A Modern Day Pirate’s Tale
from the Guardian (London)
I am 42 years old and have nine children. I am a boss with boats operating in the Gulf of Aden and the Indian Ocean.
I finished high school and wanted to go to university but there was no money. So, I became a fisherman in Eyl in Puntland like my father, even though I still dreamed of working for a company. That never happened as the Somali government was destroyed [in 1991] and the country became unstable.
At sea, foreign fishing vessels often confronted us. Some had no license; others had permission from the Puntland authorities, but did not want us there to compete. They would destroy our boats and force us to flee for our lives.
I started to hijack these fishing boats in 1998. I did not have any special training but was not afraid. For our first captured ship we got $300,000. With the money we bought AK-47s and small speedboats. I don’t know exactly how many ships I have captured since then but I think it is about 60.

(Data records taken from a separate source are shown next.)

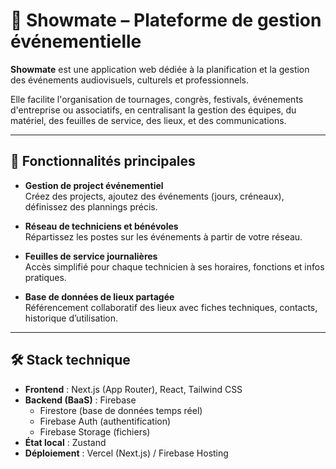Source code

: # 📆 Showmate – Plateforme de gestion événementielle

**Showmate** est une application web dédiée à la planification et la gestion des événements audiovisuels, culturels et professionnels.

Elle facilite l'organisation de tournages, congrès, festivals, événements d'entreprise ou associatifs, en centralisant la gestion des équipes, du matériel, des feuilles de service, des lieux, et des communications.

---

## 🚀 Fonctionnalités principales

- **Gestion de project événementiel**  
  Créez des projects, ajoutez des événements (jours, créneaux), définissez des plannings précis.

- **Réseau de techniciens et bénévoles**  
  Répartissez les postes sur les événements à partir de votre réseau.

- **Feuilles de service journalières**  
  Accès simplifié pour chaque technicien à ses horaires, fonctions et infos pratiques.

- **Base de données de lieux partagée**  
  Référencement collaboratif des lieux avec fiches techniques, contacts, historique d’utilisation.

---

## 🛠 Stack technique

- **Frontend** : Next.js (App Router), React, Tailwind CSS
- **Backend (BaaS)** : Firebase
  - Firestore (base de données temps réel)
  - Firebase Auth (authentification)
  - Firebase Storage (fichiers)
- **État local** : Zustand
- **Déploiement** : Vercel (Next.js) / Firebase Hosting
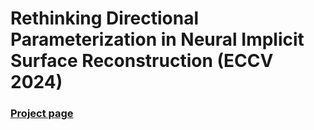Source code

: # Rethinking Directional Parameterization in Neural Implicit Surface Reconstruction (ECCV 2024)

### [Project page](https://pfnet-research.github.io/rdp-neus/)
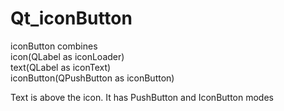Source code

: # Qt_iconButton
iconButton combines   
icon(QLabel as iconLoader)  
text(QLabel as iconText)  
iconButton(QPushButton as iconButton)

Text is above the icon. It has PushButton and IconButton modes
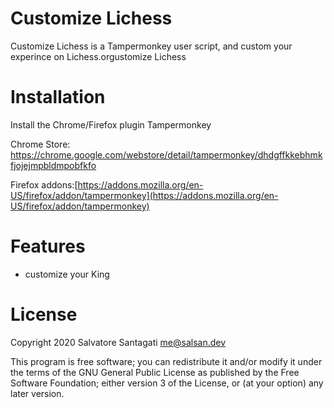 # Customize Lichess

Customize Lichess is a Tampermonkey user script, and custom your experince on Lichess.orgustomize Lichess


# Installation


Install the Chrome/Firefox plugin Tampermonkey

Chrome Store: [ https://chrome.google.com/webstore/detail/tampermonkey/dhdgffkkebhmkfjojejmpbldmpobfkfo ](https://chrome.google.com/webstore/detail/tampermonkey/dhdgffkkebhmkfjojejmpbldmpobfkfo)

Firefox addons:[https://addons.mozilla.org/en-US/firefox/addon/tampermonkey](https://addons.mozilla.org/en-US/firefox/addon/tampermonkey)


# Features

* customize your King

# License

Copyright 2020 Salvatore Santagati <me@salsan.dev>

This program is free software; you can redistribute it and/or modify
it under the terms of the GNU General Public License as published by
the Free Software Foundation; either version 3 of the License, or
(at your option) any later version.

We give priority to ships from Europe because we get bigger ransoms. We make friends with the hostages, telling them that we only want money, not to kill them. Sometimes we even eat rice, fish, pasta with them. When the money is delivered to our ship we count the dollars and let the hostages go.
Then, our friends come to welcome us back in Eyl and we go to Garowe in Land Cruisers. We split the money.
Our community thinks we are pirates getting illegal money. But we consider ourselves heroes running away from poverty. We don’t see the hijacking as a criminal act but as a road tax because we have no central government to control our sea. With foreign warships now on patrol we have difficulties.
But we are getting new boats and weapons. We will not stop until we have a central government that can control our sea.